SELECTED TEXT:
However, as the Group’s financial statements have identified material uncertainties giving rise to significant doubt over the Group’s ability to continue as a going concern, given the Company’s reliance on the Group as set out above, this in turn gives rise to a material uncertainty relating to events and circumstances which may cast significant doubt about the Company’s ability to continue as a going concern and, therefore, that the Company may be unable to realise its assets and discharge its liabilities in the normal course of business. The financial statements do not include any adjustments which would be required if the going concern basis of preparation were to be deemed inappropriate.
The Company has applied FRS101 – Reduced Disclosure Framework in the preparation of its financial statements. The Company has prepared and presented these financial statements by applying the recognition, measurement and disclosure requirements of international accounting standards in conformity with the requirements of the Companies Act 2006.
The Company's ultimate parent undertaking, Capita plc, includes the Company in its consolidated statements. The consolidated financial statements are prepared in accordance with international accounting standards in conformity with the requirements of the Companies Act 2006 and International Financial Reporting Standards (IFRSs) adopted pursuant to Regulation (EC) No 1606/2002 as it applies in the European Union and are available to the public and may be obtained from Capita plc’s website on https://www.capita.com/investors.

MATERIAL SUPPLIED:
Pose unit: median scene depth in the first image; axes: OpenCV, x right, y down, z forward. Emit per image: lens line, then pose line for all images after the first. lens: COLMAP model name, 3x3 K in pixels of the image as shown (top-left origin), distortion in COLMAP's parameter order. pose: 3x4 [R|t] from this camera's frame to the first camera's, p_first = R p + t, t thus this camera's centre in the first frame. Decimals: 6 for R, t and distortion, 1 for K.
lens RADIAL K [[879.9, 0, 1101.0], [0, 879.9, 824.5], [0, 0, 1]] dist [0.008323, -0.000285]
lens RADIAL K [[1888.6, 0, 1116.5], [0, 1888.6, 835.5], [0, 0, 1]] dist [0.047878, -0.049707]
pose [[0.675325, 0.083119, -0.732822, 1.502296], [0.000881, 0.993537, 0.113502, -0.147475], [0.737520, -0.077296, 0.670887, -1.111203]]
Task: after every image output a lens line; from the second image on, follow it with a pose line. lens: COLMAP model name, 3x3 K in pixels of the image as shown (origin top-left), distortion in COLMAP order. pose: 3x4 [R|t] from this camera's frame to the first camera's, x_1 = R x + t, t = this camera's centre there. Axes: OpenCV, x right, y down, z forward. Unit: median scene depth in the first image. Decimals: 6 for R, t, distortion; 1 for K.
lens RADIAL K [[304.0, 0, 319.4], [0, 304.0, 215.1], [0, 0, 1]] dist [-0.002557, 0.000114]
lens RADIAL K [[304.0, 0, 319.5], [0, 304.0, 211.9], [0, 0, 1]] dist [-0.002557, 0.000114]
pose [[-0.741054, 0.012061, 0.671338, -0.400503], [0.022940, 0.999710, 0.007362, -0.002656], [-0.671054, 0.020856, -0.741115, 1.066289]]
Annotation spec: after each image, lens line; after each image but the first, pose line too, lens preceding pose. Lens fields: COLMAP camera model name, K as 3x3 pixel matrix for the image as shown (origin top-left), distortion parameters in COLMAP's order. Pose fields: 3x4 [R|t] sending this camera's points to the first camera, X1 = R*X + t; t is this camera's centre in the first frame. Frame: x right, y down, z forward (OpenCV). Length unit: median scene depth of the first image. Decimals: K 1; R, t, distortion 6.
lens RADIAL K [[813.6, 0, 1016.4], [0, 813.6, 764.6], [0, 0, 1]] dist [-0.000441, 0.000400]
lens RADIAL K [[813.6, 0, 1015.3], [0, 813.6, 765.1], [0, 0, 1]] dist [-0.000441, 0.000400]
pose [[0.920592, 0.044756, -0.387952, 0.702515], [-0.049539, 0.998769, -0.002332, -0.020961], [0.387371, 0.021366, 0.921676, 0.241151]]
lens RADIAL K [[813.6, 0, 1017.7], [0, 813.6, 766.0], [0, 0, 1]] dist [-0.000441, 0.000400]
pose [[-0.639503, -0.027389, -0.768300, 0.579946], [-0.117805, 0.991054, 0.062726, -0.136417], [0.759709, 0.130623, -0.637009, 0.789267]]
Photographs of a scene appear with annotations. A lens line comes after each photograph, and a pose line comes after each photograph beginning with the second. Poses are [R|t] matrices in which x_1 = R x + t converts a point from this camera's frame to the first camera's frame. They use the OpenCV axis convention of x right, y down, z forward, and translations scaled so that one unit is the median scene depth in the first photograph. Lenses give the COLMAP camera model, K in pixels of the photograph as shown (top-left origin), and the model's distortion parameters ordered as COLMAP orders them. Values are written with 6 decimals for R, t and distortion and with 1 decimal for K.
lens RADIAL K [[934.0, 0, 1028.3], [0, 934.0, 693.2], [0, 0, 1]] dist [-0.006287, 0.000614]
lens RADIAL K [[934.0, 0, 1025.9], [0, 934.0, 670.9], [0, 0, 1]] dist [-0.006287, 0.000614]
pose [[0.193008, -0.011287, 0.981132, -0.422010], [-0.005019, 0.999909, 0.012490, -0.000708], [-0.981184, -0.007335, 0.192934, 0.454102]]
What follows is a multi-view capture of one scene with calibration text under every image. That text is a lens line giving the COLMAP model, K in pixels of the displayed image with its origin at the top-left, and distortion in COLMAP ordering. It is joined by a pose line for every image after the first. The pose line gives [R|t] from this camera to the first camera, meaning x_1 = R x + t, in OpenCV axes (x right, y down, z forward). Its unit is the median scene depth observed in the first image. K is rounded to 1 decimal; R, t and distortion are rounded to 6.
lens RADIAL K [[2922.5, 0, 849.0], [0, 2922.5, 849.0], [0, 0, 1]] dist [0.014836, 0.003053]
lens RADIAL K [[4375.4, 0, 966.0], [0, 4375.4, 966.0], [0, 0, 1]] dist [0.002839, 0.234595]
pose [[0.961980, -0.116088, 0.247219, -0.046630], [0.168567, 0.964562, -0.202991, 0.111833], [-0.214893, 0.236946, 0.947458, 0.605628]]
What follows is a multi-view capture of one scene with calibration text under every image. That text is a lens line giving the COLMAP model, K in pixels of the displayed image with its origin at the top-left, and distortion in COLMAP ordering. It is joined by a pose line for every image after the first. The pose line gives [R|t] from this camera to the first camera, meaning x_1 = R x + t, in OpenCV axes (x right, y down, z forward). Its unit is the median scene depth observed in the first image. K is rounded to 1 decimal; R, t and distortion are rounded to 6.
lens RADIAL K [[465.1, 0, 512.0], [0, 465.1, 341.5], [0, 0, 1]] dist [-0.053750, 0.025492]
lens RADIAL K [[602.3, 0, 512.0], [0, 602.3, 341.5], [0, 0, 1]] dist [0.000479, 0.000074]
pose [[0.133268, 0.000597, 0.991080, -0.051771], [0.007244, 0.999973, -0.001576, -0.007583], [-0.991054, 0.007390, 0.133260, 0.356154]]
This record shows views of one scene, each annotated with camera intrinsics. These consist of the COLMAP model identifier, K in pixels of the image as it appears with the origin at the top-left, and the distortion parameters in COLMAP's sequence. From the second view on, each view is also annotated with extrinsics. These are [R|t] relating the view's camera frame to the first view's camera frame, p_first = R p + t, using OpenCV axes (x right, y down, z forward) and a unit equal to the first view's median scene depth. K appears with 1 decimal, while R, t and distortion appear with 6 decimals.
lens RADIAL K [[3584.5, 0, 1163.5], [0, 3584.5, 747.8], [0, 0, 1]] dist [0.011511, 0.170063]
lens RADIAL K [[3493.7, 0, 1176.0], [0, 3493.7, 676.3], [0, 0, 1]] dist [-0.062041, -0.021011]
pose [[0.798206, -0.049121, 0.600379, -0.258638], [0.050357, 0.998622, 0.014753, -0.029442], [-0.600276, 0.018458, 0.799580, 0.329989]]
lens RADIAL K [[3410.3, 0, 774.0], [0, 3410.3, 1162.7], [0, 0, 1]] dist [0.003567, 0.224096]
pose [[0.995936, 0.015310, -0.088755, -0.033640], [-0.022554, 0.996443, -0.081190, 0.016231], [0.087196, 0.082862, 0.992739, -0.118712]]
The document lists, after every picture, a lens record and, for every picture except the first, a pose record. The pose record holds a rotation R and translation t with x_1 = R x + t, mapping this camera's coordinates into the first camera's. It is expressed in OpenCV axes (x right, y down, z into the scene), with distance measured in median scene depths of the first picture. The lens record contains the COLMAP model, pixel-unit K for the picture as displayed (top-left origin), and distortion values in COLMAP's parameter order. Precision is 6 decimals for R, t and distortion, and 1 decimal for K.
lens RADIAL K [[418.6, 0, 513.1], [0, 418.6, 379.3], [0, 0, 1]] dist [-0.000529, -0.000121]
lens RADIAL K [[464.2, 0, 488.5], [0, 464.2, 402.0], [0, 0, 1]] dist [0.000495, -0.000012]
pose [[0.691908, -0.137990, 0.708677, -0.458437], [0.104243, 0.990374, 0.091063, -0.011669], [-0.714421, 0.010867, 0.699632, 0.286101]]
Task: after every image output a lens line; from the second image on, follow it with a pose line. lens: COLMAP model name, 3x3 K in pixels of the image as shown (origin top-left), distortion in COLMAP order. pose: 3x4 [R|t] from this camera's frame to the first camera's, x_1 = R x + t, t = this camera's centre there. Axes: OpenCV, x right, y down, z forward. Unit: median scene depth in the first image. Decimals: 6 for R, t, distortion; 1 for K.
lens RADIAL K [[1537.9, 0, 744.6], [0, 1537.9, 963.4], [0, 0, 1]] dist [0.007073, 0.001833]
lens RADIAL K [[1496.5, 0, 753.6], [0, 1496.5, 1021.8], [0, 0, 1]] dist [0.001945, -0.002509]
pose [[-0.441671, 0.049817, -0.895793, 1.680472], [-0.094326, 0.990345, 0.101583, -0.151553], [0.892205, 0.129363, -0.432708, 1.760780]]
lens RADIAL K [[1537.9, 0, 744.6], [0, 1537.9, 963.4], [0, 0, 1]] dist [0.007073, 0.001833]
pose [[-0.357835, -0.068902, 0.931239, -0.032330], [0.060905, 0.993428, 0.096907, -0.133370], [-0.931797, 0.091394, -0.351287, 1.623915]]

TASK DETAILS: Reproduce word for word the portion of the financial statements note above, starting with "The Company has applied" and going on through "website on https://www.capita.com/investors.".

RESULT FOR THIS TASK:
The Company has applied FRS101 – Reduced Disclosure Framework in the preparation of its financial statements. The Company has prepared and presented these financial statements by applying the recognition, measurement and disclosure requirements of international accounting standards in conformity with the requirements of the Companies Act 2006.
The Company's ultimate parent undertaking, Capita plc, includes the Company in its consolidated statements. The consolidated financial statements are prepared in accordance with international accounting standards in conformity with the requirements of the Companies Act 2006 and International Financial Reporting Standards (IFRSs) adopted pursuant to Regulation (EC) No 1606/2002 as it applies in the European Union and are available to the public and may be obtained from Capita plc’s website on https://www.capita.com/investors.